Hi,
I am Bach Le from National University of Singapore. I have been programming in Erlang for 1-2 years and it has replaced C++ as my favourite language (serious). Aside from closed projects, I have several open-source Erlang projects which can be found at:
https://github.com/bullno1?tab=repositories. I have also contributed to some open source Erlang projects such as locks, cowboy and epgsql.
I do most of my Erlang development using vim and vimerl. One of the problem I frequently face is recalling the precise type of an argument or the fine implications of arguments. I feel that better code completion and documentation browsing is important to help Erlang reach a wider audience and make programmers more productive. Erlang currently has edoc which generates HTML documents, however it has the following limitation:
- Searching is not good enough
- No interface for integration into other programs such as text editors
I would like to propose an Erlang application called edoc_server which does the following:
- It uses the edoc application to generate documents, indexes and store them in a cache
- It exposes searching, browsing through a HTTP interface using cowboy. Both HTML for human consumption and JSON/XML for machine consumption will be supported.

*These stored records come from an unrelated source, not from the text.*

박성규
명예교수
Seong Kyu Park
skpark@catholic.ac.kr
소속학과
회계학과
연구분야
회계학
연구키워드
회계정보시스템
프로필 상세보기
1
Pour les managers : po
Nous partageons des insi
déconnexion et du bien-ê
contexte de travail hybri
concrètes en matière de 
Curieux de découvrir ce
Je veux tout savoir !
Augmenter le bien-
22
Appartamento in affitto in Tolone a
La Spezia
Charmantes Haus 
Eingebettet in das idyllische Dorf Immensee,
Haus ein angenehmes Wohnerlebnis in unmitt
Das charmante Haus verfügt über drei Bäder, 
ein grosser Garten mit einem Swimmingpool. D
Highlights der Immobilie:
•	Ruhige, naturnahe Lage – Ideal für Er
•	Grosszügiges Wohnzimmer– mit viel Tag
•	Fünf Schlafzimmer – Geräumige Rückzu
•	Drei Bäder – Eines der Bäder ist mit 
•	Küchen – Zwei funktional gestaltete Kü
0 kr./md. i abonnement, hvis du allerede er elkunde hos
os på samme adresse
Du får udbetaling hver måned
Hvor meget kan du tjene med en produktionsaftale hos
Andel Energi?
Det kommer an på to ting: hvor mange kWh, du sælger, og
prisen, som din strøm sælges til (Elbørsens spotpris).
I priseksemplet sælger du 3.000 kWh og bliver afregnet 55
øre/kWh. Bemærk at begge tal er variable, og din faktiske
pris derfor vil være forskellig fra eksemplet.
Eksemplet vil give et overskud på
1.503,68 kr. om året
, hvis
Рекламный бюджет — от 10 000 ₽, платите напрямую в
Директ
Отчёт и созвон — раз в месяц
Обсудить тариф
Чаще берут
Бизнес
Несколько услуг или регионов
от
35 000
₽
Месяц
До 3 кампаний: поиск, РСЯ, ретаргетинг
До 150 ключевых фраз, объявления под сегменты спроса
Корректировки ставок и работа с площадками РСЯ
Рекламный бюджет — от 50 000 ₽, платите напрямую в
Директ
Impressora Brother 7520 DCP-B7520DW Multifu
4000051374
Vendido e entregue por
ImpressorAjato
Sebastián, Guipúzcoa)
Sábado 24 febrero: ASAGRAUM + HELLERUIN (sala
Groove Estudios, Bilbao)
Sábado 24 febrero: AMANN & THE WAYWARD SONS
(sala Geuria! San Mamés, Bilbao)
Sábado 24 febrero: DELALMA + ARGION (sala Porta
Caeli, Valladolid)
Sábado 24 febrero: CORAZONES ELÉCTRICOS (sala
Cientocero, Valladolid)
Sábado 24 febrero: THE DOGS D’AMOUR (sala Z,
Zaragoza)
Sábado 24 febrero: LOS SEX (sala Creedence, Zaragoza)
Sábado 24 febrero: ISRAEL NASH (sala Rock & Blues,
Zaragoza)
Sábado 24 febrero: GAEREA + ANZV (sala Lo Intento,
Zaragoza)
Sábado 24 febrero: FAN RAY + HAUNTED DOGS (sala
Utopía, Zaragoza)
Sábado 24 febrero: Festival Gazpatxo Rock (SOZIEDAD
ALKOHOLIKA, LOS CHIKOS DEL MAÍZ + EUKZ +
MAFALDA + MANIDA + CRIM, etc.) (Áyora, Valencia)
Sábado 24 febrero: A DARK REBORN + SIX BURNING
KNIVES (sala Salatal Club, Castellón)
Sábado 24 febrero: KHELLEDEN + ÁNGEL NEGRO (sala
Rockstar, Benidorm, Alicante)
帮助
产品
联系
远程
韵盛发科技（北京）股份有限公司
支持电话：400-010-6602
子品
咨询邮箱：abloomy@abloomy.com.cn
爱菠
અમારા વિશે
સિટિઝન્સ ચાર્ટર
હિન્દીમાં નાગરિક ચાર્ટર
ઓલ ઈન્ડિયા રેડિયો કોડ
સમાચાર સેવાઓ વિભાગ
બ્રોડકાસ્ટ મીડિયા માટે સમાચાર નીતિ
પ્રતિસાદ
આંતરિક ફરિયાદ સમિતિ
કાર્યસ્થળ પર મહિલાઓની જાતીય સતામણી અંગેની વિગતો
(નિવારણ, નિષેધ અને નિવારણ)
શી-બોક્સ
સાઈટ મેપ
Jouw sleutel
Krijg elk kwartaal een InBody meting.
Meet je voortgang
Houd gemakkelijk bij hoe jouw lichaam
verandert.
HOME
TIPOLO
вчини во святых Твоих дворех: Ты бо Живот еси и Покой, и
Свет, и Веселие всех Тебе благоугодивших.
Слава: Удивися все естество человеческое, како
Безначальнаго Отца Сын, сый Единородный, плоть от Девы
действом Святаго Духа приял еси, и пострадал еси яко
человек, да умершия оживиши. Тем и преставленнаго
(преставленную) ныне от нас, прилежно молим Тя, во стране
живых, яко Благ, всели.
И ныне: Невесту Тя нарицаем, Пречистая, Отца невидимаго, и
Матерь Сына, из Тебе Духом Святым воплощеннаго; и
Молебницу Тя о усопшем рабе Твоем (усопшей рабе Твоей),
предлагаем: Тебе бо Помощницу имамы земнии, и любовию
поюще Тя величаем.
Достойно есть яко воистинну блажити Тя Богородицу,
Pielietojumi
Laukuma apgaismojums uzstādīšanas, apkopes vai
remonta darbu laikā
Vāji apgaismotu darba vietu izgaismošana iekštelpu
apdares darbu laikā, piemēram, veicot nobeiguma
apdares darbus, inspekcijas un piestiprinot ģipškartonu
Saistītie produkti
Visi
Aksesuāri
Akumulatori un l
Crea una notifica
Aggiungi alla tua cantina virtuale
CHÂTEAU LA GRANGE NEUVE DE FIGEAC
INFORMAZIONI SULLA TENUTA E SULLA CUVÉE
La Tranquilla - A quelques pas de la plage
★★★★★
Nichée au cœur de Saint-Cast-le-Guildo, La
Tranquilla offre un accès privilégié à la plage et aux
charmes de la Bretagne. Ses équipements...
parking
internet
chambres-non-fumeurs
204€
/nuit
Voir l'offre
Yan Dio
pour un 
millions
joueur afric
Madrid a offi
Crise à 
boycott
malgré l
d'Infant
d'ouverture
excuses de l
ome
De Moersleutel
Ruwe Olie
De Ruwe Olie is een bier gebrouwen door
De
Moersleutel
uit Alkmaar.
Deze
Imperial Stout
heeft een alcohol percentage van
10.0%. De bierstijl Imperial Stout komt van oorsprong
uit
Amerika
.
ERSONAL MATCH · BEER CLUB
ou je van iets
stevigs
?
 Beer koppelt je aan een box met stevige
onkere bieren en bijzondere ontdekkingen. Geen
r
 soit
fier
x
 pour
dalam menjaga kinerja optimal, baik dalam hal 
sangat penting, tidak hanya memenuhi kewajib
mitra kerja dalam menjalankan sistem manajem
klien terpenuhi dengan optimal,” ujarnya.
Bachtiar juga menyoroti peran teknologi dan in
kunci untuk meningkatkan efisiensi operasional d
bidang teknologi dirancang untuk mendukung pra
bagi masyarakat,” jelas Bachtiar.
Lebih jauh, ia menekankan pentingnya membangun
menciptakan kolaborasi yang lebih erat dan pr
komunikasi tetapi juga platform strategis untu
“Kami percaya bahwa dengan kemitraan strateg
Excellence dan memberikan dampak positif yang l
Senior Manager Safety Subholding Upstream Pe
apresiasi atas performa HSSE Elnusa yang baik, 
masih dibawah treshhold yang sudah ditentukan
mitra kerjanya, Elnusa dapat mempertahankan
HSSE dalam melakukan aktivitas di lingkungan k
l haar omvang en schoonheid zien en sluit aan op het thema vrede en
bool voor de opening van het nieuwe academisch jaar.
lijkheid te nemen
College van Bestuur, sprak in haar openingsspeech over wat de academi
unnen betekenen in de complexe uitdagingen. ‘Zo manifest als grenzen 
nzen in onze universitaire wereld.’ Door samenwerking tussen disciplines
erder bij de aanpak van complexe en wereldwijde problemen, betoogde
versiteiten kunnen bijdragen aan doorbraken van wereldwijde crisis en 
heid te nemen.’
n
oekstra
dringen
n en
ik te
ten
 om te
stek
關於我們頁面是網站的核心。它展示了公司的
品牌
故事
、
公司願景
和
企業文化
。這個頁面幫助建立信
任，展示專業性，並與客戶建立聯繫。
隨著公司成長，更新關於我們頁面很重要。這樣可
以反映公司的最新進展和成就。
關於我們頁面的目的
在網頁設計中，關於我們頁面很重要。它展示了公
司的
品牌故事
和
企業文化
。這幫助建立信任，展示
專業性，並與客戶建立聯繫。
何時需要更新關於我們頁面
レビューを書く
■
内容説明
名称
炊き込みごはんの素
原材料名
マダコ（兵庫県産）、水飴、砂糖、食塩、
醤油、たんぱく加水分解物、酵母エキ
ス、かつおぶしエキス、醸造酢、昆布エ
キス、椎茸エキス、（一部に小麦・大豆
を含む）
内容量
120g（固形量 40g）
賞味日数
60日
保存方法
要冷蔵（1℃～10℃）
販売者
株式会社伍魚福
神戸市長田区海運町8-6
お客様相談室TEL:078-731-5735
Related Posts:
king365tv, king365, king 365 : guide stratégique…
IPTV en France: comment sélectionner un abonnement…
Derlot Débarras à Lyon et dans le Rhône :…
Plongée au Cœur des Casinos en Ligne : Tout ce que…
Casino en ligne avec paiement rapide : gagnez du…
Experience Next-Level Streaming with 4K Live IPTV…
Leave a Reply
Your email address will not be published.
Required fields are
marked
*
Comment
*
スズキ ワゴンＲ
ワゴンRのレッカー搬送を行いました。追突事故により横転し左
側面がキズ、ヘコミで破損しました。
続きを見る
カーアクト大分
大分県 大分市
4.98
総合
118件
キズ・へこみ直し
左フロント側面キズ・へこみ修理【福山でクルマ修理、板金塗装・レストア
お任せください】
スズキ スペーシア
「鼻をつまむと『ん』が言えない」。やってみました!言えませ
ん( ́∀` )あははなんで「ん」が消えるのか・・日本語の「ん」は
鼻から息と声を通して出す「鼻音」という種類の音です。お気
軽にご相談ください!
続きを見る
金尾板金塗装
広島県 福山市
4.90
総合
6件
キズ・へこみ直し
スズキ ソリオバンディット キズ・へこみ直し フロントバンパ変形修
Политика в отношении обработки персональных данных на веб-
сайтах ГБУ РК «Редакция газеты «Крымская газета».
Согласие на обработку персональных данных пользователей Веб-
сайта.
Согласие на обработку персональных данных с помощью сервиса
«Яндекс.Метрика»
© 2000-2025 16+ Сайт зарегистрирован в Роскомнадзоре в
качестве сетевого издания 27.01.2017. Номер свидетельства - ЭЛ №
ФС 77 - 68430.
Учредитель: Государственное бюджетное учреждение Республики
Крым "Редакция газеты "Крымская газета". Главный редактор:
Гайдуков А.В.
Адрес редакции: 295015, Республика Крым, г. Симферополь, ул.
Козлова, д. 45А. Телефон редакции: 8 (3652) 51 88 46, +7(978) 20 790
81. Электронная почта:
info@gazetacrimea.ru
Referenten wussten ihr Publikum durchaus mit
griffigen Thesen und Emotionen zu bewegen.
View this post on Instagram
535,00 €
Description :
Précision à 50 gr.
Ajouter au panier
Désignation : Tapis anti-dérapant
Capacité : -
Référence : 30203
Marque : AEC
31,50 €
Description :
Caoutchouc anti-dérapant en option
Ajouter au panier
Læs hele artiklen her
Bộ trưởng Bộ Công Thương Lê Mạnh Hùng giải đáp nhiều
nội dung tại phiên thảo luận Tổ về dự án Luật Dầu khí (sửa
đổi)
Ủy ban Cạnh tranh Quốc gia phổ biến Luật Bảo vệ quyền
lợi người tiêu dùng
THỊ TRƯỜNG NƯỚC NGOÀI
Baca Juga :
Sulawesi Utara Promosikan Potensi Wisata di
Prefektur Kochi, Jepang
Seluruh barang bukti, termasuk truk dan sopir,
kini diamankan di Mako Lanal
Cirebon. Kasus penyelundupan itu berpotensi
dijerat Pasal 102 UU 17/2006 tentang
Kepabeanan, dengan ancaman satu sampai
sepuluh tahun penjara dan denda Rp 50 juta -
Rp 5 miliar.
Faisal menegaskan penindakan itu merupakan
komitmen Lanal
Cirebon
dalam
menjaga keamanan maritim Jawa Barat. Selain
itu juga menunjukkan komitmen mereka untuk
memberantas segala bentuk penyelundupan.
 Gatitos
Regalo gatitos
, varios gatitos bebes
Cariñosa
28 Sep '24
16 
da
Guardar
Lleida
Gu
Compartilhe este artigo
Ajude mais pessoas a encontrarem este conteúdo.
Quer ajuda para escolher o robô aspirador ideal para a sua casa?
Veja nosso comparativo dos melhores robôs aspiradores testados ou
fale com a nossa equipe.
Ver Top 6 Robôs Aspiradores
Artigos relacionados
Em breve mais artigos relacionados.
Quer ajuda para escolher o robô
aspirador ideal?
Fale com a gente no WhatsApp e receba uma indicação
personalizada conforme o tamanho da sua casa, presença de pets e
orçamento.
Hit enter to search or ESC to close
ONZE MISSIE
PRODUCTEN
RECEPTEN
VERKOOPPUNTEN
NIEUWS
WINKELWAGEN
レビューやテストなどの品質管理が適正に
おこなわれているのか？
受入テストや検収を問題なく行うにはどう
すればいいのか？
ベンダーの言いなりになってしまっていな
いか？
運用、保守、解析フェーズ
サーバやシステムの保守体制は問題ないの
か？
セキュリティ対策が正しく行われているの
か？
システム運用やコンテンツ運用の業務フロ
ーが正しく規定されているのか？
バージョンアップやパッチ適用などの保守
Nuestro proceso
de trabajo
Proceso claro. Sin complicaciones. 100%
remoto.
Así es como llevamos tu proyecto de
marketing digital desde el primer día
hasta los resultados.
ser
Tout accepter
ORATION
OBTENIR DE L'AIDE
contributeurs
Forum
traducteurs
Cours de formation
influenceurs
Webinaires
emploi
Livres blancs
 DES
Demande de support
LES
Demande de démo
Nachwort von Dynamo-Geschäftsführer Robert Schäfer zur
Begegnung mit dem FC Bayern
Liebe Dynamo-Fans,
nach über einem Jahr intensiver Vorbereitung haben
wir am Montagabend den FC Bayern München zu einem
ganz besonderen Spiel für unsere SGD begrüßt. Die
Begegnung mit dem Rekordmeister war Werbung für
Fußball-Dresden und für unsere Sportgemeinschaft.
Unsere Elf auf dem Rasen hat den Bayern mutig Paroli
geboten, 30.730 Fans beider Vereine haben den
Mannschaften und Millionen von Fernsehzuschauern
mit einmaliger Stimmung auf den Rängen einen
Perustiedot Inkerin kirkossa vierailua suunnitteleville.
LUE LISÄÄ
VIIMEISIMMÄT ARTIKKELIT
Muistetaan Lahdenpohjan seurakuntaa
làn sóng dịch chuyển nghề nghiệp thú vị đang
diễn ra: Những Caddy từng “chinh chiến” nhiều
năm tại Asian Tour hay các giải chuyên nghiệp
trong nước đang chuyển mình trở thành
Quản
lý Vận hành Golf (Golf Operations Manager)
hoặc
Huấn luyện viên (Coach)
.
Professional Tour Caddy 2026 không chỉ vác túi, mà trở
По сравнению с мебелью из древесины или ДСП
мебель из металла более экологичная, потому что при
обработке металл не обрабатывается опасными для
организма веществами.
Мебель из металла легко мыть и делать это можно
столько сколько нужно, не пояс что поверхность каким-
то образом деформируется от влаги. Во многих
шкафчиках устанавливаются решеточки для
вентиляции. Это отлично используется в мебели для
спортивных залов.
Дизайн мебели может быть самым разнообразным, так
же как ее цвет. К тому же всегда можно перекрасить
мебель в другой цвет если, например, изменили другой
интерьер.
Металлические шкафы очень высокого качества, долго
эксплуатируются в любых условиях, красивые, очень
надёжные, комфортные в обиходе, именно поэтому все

- Incremental search is supported
The documents can be accessed in several ways:
- For learning a new library/browsing for functionalities, an user can start edoc_server in daemon mode and use his web browser to browse the document similar to the current edoc or OTP document system. However, he can quickly search for a module/application/function using an incremental search box similar to erldocs.com
- When an user is working on his code, he can quickly reference the document with a terminal tool for example, the command: edoc_search gproc:reg/2 will prints the document for gproc:regs/2 with all parameters, results and success types.
- When an user is debugging/testing his application from the Erlang shell, if edoc_server is in the code path, he can call edoc_search:get_doc from the shell similar to the terminal variant.
- Finally, for a text editor, it can connect to a running edoc_server through the REST interface to support code completion and documentation hover tooltip. The incremental search interface will help to provide low latency reply.
Currently, I think the most challenging aspect is to implement a fast enough search implementation. However, since the amount of data is very small as compared to memory of a modern computer an average developer uses. I believe it is possible to keep everything in memory and only cache to disk to avoid having to scan through source codes every time edoc_server is started.